▸ MATERIAL FOR THIS EXERCISE

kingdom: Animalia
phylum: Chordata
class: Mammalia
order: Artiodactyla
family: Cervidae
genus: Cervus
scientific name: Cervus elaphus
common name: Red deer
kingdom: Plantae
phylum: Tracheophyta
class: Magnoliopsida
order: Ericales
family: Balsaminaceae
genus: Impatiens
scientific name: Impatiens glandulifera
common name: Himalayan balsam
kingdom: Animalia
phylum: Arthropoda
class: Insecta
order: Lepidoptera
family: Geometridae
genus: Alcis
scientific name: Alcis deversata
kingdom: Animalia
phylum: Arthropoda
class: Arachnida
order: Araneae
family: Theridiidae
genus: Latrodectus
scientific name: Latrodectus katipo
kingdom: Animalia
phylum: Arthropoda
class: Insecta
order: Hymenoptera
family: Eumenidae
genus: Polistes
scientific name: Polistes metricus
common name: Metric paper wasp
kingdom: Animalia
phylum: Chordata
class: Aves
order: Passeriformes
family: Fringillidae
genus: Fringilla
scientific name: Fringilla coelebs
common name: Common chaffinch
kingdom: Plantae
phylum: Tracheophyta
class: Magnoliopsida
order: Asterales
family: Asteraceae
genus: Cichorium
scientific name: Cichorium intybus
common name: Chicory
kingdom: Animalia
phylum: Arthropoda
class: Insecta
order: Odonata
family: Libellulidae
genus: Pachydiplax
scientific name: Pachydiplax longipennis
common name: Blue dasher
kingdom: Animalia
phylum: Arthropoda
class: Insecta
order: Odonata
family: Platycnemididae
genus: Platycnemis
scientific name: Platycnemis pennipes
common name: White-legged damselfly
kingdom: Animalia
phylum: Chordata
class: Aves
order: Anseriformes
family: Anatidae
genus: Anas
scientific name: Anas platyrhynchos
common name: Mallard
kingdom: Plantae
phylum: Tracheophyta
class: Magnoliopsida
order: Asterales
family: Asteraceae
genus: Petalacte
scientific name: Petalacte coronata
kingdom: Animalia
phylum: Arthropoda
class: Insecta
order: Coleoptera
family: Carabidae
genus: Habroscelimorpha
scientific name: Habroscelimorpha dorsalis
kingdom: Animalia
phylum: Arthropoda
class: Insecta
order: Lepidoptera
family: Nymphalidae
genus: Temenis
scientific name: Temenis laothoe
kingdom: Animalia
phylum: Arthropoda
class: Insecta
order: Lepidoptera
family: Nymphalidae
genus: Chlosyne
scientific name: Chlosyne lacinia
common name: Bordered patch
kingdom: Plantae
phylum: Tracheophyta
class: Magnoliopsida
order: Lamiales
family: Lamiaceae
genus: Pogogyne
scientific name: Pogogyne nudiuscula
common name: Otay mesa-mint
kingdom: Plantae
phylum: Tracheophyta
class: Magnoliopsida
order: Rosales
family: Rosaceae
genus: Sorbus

▸ THE REQUEST
Present every line of the rows above as a single numbered list, leaving out any blank lines.

▸ THE ANSWER
1. kingdom: Animalia
2. phylum: Chordata
3. class: Mammalia
4. order: Artiodactyla
5. family: Cervidae
6. genus: Cervus
7. scientific name: Cervus elaphus
8. common name: Red deer
9. kingdom: Plantae
10. phylum: Tracheophyta
11. class: Magnoliopsida
12. order: Ericales
13. family: Balsaminaceae
14. genus: Impatiens
15. scientific name: Impatiens glandulifera
16. common name: Himalayan balsam
17. kingdom: Animalia
18. phylum: Arthropoda
19. class: Insecta
20. order: Lepidoptera
21. family: Geometridae
22. genus: Alcis
23. scientific name: Alcis deversata
24. kingdom: Animalia
25. phylum: Arthropoda
26. class: Arachnida
27. order: Araneae
28. family: Theridiidae
29. genus: Latrodectus
30. scientific name: Latrodectus katipo
31. kingdom: Animalia
32. phylum: Arthropoda
33. class: Insecta
34. order: Hymenoptera
35. family: Eumenidae
36. genus: Polistes
37. scientific name: Polistes metricus
38. common name: Metric paper wasp
39. kingdom: Animalia
40. phylum: Chordata
41. class: Aves
42. order: Passeriformes
43. family: Fringillidae
44. genus: Fringilla
45. scientific name: Fringilla coelebs
46. common name: Common chaffinch
47. kingdom: Plantae
48. phylum: Tracheophyta
49. class: Magnoliopsida
50. order: Asterales
51. family: Asteraceae
52. genus: Cichorium
53. scientific name: Cichorium intybus
54. common name: Chicory
55. kingdom: Animalia
56. phylum: Arthropoda
57. class: Insecta
58. order: Odonata
59. family: Libellulidae
60. genus: Pachydiplax
61. scientific name: Pachydiplax longipennis
62. common name: Blue dasher
63. kingdom: Animalia
64. phylum: Arthropoda
65. class: Insecta
66. order: Odonata
67. family: Platycnemididae
68. genus: Platycnemis
69. scientific name: Platycnemis pennipes
70. common name: White-legged damselfly
71. kingdom: Animalia
72. phylum: Chordata
73. class: Aves
74. order: Anseriformes
75. family: Anatidae
76. genus: Anas
77. scientific name: Anas platyrhynchos
78. common name: Mallard
79. kingdom: Plantae
80. phylum: Tracheophyta
81. class: Magnoliopsida
82. order: Asterales
83. family: Asteraceae
84. genus: Petalacte
85. scientific name: Petalacte coronata
86. kingdom: Animalia
87. phylum: Arthropoda
88. class: Insecta
89. order: Coleoptera
90. family: Carabidae
91. genus: Habroscelimorpha
92. scientific name: Habroscelimorpha dorsalis
93. kingdom: Animalia
94. phylum: Arthropoda
95. class: Insecta
96. order: Lepidoptera
97. family: Nymphalidae
98. genus: Temenis
99. scientific name: Temenis laothoe
100. kingdom: Animalia
101. phylum: Arthropoda
102. class: Insecta
103. order: Lepidoptera
104. family: Nymphalidae
105. genus: Chlosyne
106. scientific name: Chlosyne lacinia
107. common name: Bordered patch
108. kingdom: Plantae
109. phylum: Tracheophyta
110. class: Magnoliopsida
111. order: Lamiales
112. family: Lamiaceae
113. genus: Pogogyne
114. scientific name: Pogogyne nudiuscula
115. common name: Otay mesa-mint
116. kingdom: Plantae
117. phylum: Tracheophyta
118. class: Magnoliopsida
119. order: Rosales
120. family: Rosaceae
121. genus: Sorbus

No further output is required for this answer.